**Request**
Reproduce the records line for line, starting at their first line and ending at the line that contains "集・SNS運用）リモート可／".

**Data to examine**
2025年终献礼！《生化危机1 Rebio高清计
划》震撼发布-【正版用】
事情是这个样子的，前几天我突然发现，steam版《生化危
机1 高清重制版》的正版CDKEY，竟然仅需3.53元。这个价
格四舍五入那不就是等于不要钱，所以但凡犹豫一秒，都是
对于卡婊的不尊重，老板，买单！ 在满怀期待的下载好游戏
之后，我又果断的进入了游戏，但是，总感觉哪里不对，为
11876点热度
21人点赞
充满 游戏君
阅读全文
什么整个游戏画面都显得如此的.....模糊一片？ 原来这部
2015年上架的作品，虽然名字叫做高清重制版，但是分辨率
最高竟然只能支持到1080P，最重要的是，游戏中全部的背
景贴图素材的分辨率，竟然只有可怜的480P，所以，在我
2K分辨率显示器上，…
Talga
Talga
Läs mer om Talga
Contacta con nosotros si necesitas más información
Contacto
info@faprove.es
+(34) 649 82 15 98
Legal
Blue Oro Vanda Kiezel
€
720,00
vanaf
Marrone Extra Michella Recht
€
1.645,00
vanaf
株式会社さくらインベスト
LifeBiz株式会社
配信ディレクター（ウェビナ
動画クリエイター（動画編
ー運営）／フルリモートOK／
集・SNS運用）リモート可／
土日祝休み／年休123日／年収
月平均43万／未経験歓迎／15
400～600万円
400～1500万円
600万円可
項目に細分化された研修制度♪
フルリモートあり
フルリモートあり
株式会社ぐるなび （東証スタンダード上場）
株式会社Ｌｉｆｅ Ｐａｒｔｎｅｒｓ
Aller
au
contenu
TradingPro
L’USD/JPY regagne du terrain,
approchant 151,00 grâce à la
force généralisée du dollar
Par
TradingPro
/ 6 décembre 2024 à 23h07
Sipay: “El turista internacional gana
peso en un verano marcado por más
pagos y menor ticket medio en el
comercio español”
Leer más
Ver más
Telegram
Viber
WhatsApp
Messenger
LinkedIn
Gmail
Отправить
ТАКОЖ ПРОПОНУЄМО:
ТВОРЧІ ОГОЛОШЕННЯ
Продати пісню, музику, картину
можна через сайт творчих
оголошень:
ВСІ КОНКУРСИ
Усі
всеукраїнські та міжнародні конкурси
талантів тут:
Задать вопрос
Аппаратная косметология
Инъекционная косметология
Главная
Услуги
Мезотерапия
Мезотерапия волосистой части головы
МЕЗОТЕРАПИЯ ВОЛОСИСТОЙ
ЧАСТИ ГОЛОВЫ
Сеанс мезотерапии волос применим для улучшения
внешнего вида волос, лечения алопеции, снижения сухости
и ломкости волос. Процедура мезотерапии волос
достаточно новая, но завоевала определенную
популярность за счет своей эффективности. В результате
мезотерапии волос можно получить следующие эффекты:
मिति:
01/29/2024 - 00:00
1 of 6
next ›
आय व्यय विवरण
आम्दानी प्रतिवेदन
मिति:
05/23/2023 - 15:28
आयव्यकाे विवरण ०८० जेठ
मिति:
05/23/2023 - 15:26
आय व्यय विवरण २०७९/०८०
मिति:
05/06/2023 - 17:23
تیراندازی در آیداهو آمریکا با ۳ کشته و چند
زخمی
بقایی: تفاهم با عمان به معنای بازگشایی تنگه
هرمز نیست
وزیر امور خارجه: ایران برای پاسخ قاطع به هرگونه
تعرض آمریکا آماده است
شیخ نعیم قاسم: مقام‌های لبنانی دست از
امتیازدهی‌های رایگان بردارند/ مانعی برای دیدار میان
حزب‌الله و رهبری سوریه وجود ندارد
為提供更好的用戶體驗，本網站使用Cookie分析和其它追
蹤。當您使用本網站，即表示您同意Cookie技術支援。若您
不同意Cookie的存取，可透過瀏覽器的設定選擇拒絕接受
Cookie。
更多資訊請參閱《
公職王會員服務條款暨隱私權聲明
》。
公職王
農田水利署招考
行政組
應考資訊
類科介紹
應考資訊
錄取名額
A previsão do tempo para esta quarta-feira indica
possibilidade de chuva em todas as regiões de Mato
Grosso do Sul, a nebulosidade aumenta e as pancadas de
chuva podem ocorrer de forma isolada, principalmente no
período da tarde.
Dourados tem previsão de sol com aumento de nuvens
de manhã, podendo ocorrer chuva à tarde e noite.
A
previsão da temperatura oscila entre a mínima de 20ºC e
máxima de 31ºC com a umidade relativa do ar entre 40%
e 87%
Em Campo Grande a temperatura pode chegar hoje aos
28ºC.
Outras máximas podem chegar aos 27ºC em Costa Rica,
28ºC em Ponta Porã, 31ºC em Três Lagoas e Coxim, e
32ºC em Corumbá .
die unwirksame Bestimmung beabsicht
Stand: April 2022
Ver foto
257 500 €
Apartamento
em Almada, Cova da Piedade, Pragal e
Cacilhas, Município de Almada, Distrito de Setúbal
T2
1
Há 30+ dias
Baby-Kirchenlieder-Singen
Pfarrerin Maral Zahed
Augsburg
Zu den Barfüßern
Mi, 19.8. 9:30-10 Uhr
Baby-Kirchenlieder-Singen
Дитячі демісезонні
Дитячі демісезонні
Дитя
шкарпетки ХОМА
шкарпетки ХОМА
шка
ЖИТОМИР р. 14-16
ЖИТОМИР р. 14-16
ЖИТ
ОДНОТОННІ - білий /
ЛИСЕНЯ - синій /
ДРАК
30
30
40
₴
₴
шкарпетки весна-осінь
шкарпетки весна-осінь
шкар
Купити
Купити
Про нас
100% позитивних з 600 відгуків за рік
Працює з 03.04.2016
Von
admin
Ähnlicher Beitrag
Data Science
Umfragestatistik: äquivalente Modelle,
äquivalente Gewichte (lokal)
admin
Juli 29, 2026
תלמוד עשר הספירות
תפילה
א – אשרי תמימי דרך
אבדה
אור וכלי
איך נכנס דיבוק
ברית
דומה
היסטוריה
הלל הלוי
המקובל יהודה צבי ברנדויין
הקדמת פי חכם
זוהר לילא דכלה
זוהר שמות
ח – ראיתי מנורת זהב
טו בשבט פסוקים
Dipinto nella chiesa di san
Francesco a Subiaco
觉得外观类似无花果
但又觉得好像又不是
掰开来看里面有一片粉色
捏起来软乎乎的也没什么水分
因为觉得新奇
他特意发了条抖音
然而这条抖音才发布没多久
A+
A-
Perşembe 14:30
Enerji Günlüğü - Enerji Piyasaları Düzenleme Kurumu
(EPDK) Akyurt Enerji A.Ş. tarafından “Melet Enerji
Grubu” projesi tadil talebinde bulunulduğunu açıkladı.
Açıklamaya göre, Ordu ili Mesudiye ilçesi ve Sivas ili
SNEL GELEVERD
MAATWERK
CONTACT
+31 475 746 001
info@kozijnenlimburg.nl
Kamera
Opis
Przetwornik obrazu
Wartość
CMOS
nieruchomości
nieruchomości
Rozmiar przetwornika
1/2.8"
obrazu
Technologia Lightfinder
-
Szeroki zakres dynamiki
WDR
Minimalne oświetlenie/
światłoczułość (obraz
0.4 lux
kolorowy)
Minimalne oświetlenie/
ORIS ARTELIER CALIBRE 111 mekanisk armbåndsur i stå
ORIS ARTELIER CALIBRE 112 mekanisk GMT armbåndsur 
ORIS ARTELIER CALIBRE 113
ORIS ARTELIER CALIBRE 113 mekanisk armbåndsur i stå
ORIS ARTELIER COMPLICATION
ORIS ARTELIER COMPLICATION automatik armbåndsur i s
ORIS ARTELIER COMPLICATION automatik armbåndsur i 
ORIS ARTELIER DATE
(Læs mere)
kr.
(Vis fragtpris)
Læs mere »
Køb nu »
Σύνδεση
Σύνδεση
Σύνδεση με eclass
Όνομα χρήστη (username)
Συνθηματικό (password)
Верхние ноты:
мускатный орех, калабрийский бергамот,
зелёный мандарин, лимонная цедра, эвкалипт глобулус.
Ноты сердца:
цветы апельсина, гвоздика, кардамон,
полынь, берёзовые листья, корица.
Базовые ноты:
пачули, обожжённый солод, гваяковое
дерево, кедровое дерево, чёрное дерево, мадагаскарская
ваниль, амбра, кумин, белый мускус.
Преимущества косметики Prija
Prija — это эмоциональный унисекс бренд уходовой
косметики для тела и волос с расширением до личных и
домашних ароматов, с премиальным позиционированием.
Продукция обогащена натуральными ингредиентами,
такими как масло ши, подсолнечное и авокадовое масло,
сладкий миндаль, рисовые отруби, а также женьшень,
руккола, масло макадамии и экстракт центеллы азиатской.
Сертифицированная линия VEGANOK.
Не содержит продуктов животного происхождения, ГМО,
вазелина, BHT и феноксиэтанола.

**Answer to the problem**
2025年终献礼！《生化危机1 Rebio高清计
划》震撼发布-【正版用】
事情是这个样子的，前几天我突然发现，steam版《生化危
机1 高清重制版》的正版CDKEY，竟然仅需3.53元。这个价
格四舍五入那不就是等于不要钱，所以但凡犹豫一秒，都是
对于卡婊的不尊重，老板，买单！ 在满怀期待的下载好游戏
之后，我又果断的进入了游戏，但是，总感觉哪里不对，为
11876点热度
21人点赞
充满 游戏君
阅读全文
什么整个游戏画面都显得如此的.....模糊一片？ 原来这部
2015年上架的作品，虽然名字叫做高清重制版，但是分辨率
最高竟然只能支持到1080P，最重要的是，游戏中全部的背
景贴图素材的分辨率，竟然只有可怜的480P，所以，在我
2K分辨率显示器上，…
Talga
Talga
Läs mer om Talga
Contacta con nosotros si necesitas más información
Contacto
info@faprove.es
+(34) 649 82 15 98
Legal
Blue Oro Vanda Kiezel
€
720,00
vanaf
Marrone Extra Michella Recht
€
1.645,00
vanaf
株式会社さくらインベスト
LifeBiz株式会社
配信ディレクター（ウェビナ
動画クリエイター（動画編
ー運営）／フルリモートOK／
集・SNS運用）リモート可／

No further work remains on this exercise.